Beaucoup de Français, et notamment les plus jeunes, se sont emparés de l’urgence climatique. À vous écouter, le Gouvernement a entendu ce message.

Des actions dont l’efficacité n’a pas été suffisamment soulignée ont déjà été prises : MaPrimRenov’, la reconversion des véhicules, la lutte contre l’artificialisation des sols, la production décarbonée, la fin de l’exploitation des hydrocarbures, la lutte contre les emballages en plastique. Nous devons poursuivre ces efforts. Des leviers d’adaptation justes doivent être rapidement mis en place.

À ce titre, saluons les accords européens sur le « paquet climat » et la réduction de 55 % des émissions de gaz à effet de serre d’ici à 2030, adoptés sous la présidence française du Conseil de l’Union européenne.

Ce que nous voulons, c’est une écologie positive, une écologie du quotidien, inventive et réactive, pour bâtir un nouveau modèle énergétique et faire de la France le premier grand pays du monde à sortir de la dépendance à l’égard des énergies fossiles.
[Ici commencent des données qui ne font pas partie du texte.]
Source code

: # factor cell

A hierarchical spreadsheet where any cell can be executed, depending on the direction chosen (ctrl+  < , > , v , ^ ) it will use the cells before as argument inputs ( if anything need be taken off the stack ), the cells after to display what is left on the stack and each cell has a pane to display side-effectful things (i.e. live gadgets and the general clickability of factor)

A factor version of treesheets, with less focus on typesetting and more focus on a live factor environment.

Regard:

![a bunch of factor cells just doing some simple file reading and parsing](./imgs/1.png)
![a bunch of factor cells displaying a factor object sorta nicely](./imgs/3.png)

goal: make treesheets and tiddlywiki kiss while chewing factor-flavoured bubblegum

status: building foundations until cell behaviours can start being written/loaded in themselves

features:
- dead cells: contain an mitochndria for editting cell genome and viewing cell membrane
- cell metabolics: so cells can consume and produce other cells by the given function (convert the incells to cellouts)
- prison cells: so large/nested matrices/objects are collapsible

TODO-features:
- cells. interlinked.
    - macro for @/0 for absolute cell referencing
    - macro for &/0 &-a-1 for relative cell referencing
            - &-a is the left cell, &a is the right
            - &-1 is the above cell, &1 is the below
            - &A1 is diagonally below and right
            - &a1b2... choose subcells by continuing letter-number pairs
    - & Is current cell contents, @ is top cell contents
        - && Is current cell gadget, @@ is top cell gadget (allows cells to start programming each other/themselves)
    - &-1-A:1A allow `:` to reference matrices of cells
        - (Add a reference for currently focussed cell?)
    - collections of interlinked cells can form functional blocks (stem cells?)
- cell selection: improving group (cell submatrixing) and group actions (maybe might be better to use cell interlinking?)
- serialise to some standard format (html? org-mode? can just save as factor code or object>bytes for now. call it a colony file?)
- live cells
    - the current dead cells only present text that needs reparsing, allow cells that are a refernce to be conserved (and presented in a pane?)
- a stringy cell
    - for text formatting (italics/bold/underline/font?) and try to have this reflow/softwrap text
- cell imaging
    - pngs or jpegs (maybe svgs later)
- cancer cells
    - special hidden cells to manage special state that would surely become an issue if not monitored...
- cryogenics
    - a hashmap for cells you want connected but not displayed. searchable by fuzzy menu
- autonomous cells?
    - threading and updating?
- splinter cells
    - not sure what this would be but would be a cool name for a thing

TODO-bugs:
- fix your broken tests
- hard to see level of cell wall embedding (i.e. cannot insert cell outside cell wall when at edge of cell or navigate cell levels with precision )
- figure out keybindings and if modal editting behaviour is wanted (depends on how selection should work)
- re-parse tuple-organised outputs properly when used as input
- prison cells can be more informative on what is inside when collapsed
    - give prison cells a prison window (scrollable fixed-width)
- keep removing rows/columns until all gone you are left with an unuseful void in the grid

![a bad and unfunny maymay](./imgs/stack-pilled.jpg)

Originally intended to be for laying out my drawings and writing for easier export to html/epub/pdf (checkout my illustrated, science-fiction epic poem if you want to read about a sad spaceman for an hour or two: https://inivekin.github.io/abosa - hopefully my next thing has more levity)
Par conséquent, tout ce qui peut renforcer et faciliter la production d’énergies renouvelables va dans le bon sens. L’administration centrale et déconcentrée doit véritablement accompagner le déploiement des énergies renouvelables et accélérer la transition énergétique. Trop de projets sont freinés sur nos territoires à cause de lourdeurs administratives.

Repenser le système de santé constitue aussi une urgence pour les Français. Le Gouvernement s’y emploiera. Madame la Première ministre, vous avez rappelé les efforts engagés à travers le Ségur de la santé. Dans chacun de nos territoires, de nos centres hospitaliers universitaires et de nos hôpitaux locaux, des moyens sans précédent ont été mobilisés pour moderniser l’hôpital.

Nous avons bien sûr déjà travaillé à la lutte contre les déserts médicaux. Le ministre de la santé et de la prévention a ouvert des pistes supplémentaires, et nous continuerons à travailler ensemble pour les suivre. L’hôpital doit être repensé. Le Président a raison de vouloir lancer dès l’automne des débats territoriaux pour une feuille d’action accélérée, au plus près des besoins des territoires.

Enfin, il nous appartient d’assurer la sécurité à nos concitoyens. L’examen prochain du projet de loi d’orientation et de programmation pour le ministère de l’intérieur y contribuera nécessairement.

Par ailleurs, nous serons attentifs à la mise en œuvre des conclusions des états généraux de la justice, remises très prochainement au Président de la République. L’enjeu est crucial. Il s’agit de renforcer l’efficacité de la justice, de la moderniser et de répondre au malaise existant parmi les professionnels, c’est-à-dire, en somme, de consolider le pacte civique entre la Nation et la justice.

Nous approuvons la méthode des « états généraux », faite de larges concertations ouvertes au terrain, intégrant usagers, professionnels et élus autour des parties prenantes, mues par la perspective d’améliorations profondes. Cette méthode répond, madame la Première ministre, à votre proposition de construire ensemble, et nous y souscrivons.

Enfin, madame la Première ministre, je ne peux terminer mon propos sans évoquer le cri d’alerte poussé dans nos territoires ultramarins.

Le choix des extrêmes, amplifié par le taux d’abstention aux dernières élections, est l’expression inédite d’une réelle fracture. Les raisons en sont multiples, mais nous ne devons pas négliger l’influence nocive des fausses informations et des contre-vérités qui ont été assénées. Beaucoup de moyens ont été déployés, mais ces territoires souffrent d’un manque de dialogue, d’un manque de concertation voire d’un manque de différenciation.

Nous devons collectivement repenser la relation entre nos territoires ultramarins et l’Hexagone, pour davantage de confiance, de dialogue et de différenciation, et surtout afin de s’inscrire au plus près des besoins quotidiens de nos compatriotes d’outre-mer.

Pour conclure, madame la Première ministre, votre action visera donc à accompagner notre pays vers une transition réussie, qu’elle soit d’ordre écologique, numérique, générationnel ou encore démocratique, le tout dans un contexte géopolitique inédit et des plus instables à nos frontières européennes.

Pour cette raison, le groupe RDPI vous accorde toute sa confiance, et sera à vos côtés pour rendre possibles ces réformes.